Removing the trend of drift induced from acceleration noise for LISA

TL;DR

This paper introduces a frequency domain method combining statistical techniques to effectively remove acceleration noise drift from LISA data, enabling accurate gravitational-wave background detection.

Contribution

A novel frequency domain approach using Fourier transforms and advanced algorithms to clean LISA data from acceleration noise drift, improving sensitivity.

Findings

LISA sensitivity can be recovered after noise removal.

The method effectively analyzes simulated LISA noise data.
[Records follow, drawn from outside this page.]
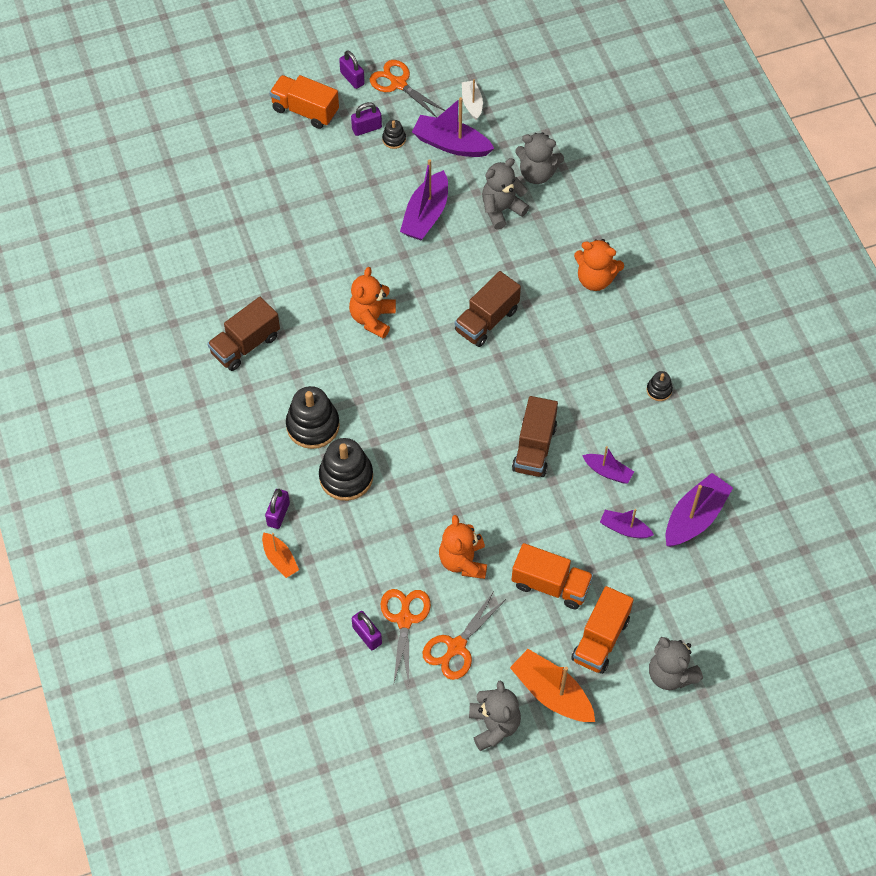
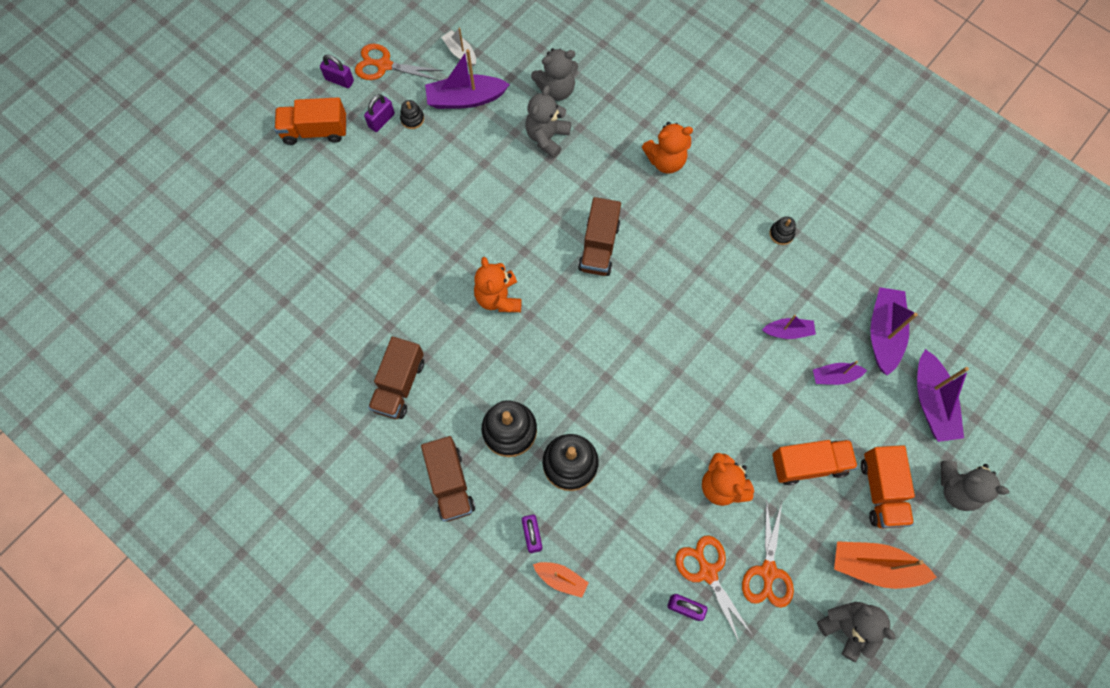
camera: 30 degrees left, 10 degrees up
purple boat [400,159,448,240] -> purple boat moved to [917,349,969,442]
brown truck [512,396,558,477] -> brown truck moved to [421,436,475,522]

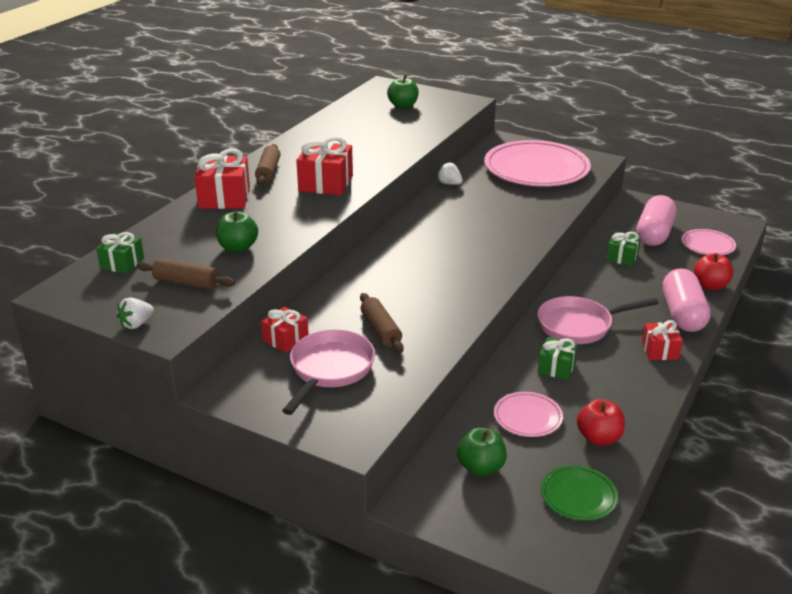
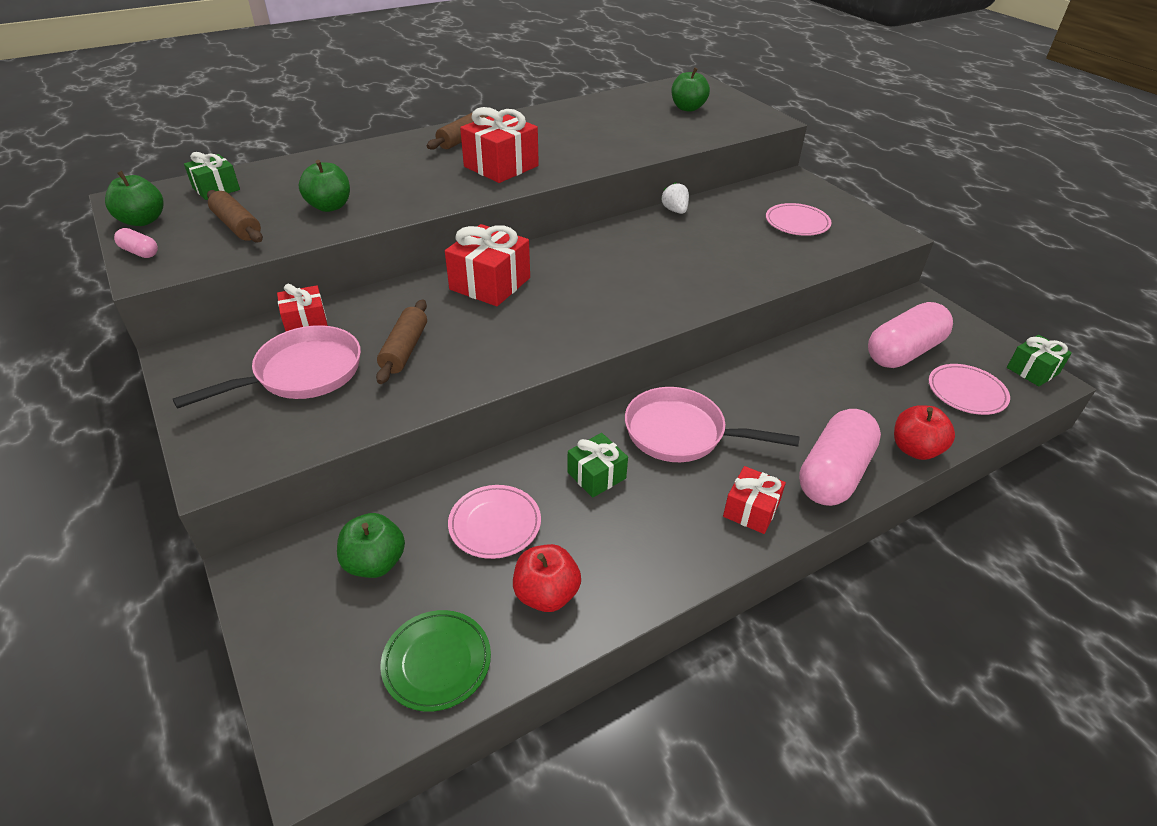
camera: 30 degrees right, 10 degrees up
white strawberry [117,298,154,329] -> pink capsule [114,228,158,258]
red gift [194,149,250,209] -> red gift moved to [445,224,530,306]
pink plate [484,140,591,187] -> pink plate [766,203,831,236], size x0.47
green gift [606,232,641,266] -> green gift moved to [1007,335,1072,386]
none -> green apple [105,171,164,226]

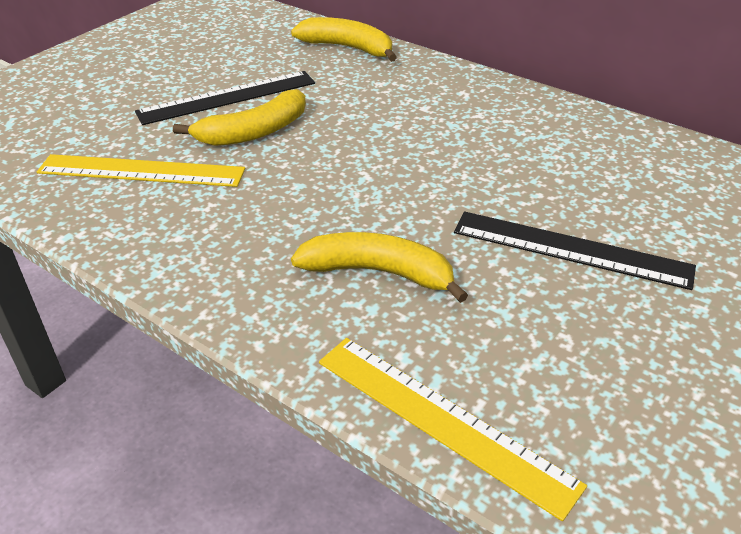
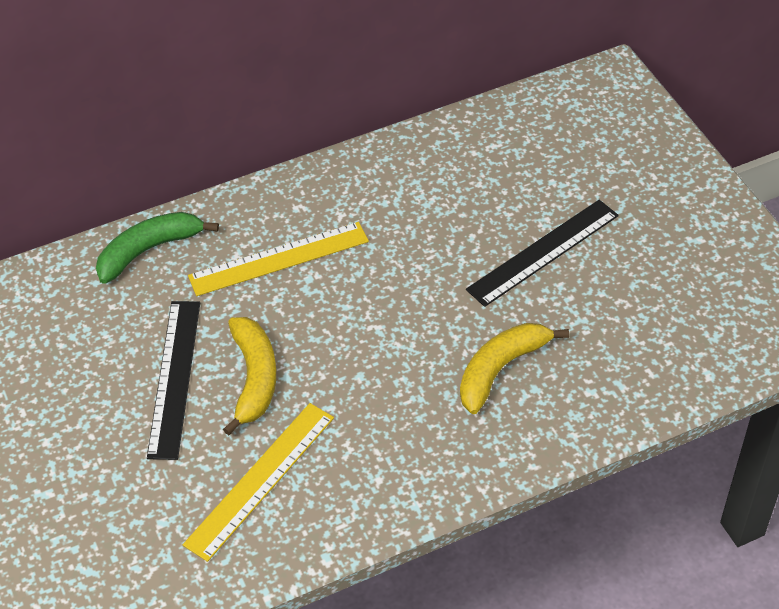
camera: 60 degrees left, 10 degrees up
yellow banana [291,17,397,62] -> green banana [96,212,219,284]
yellow ruler [319,338,587,521] -> yellow ruler moved to [188,222,369,296]

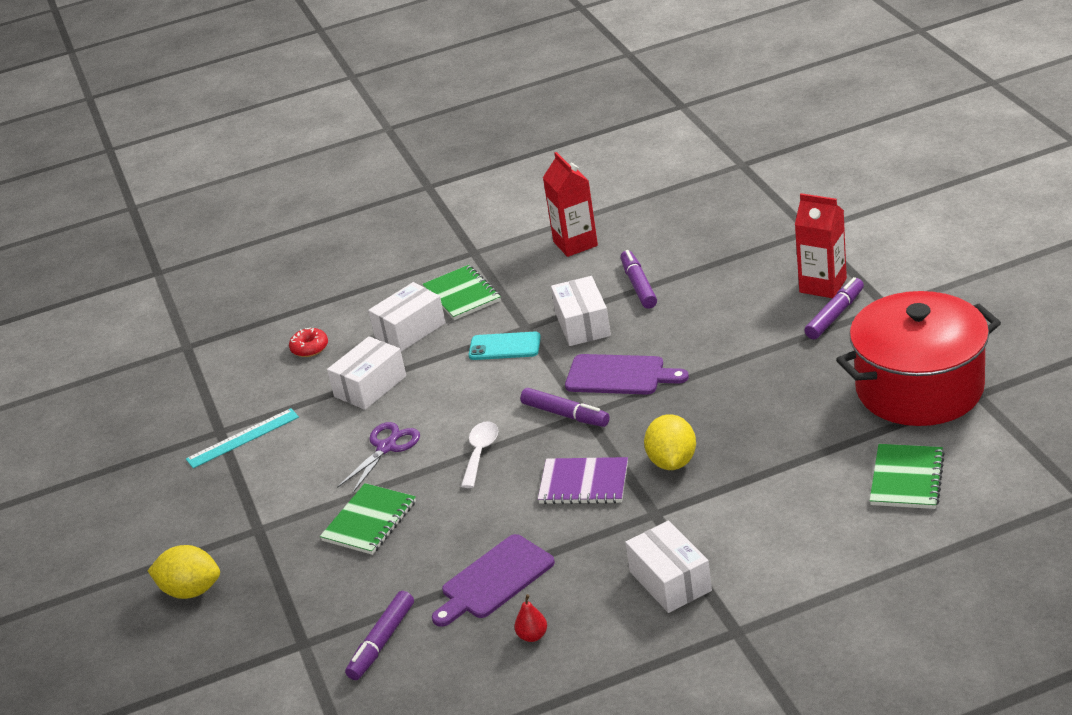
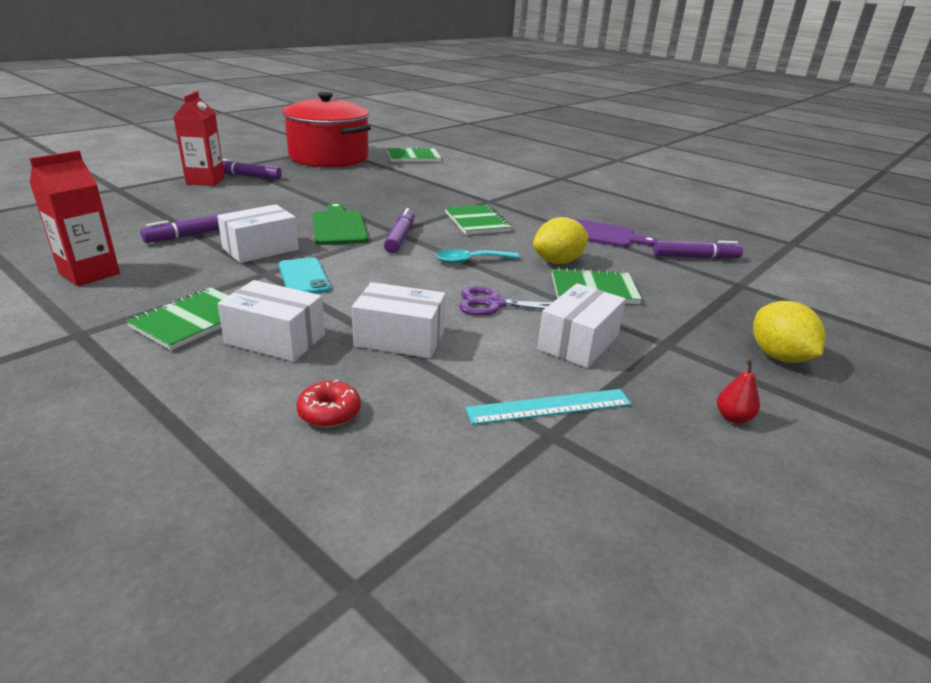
camera: 125 degrees left, 5 degrees down
turquoise ruler [186,408,299,468] -> turquoise ruler turned 45 degrees counterclockwise [465,389,632,425]
white spoon [461,421,498,488] -> turquoise spoon [435,249,520,264]
red pear [514,594,547,642] -> red pear moved to [717,360,760,424]
purple notebook [538,457,628,504] -> green notebook [445,205,512,235]
purple cutting board [565,354,689,395] -> green cutting board [313,203,368,245]
white box [625,520,712,613] -> white box moved to [537,283,626,368]
yellow lemon [644,414,696,470] -> yellow lemon moved to [533,217,589,264]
Applicable to other space-borne interferometers.

Abstract

In this paper we demonstrate a methodology to remove the power of the drift induced from random acceleration on LISA proof mass in the frequency domain. The drift must be cleaned from LISA time series data in advance of any further analysis. The cleaning is usually performed in the time domain by using a quadratic function to fit the time series data, and then removing the fitted part from the data. Having Fourier transformed the residuals, and then convolved with LISA transfer function, LISA sensitivity curve can be obtained. However, cosmic gravitational-wave background cannot be retrieved with this approach due to its random nature. Here we provide a new representation of power spectrum given by discrete Fourier transform, which is applied to find the function of the drift power for the cleaning in the frequency domain. We also give the probability distribution used to analyze the data in the frequency domain. We combine several techniques, including Markov Chain Monte Carlo method, simulated annealing, and Gelman & Rubin's method, with Baye's theorem to build the algorithm. The algorithm is utilized to analyze 24 simulations of LISA instrumental noise. We prove that the LISA sensitivity can be recovered through this approach. It can help us to build algorithms for some tasks which are must accomplished in the frequency domain for LISA data analysis. This method can be applied to other space-borne interferometers if charges on their proof masses cannot be perfectly cancelled.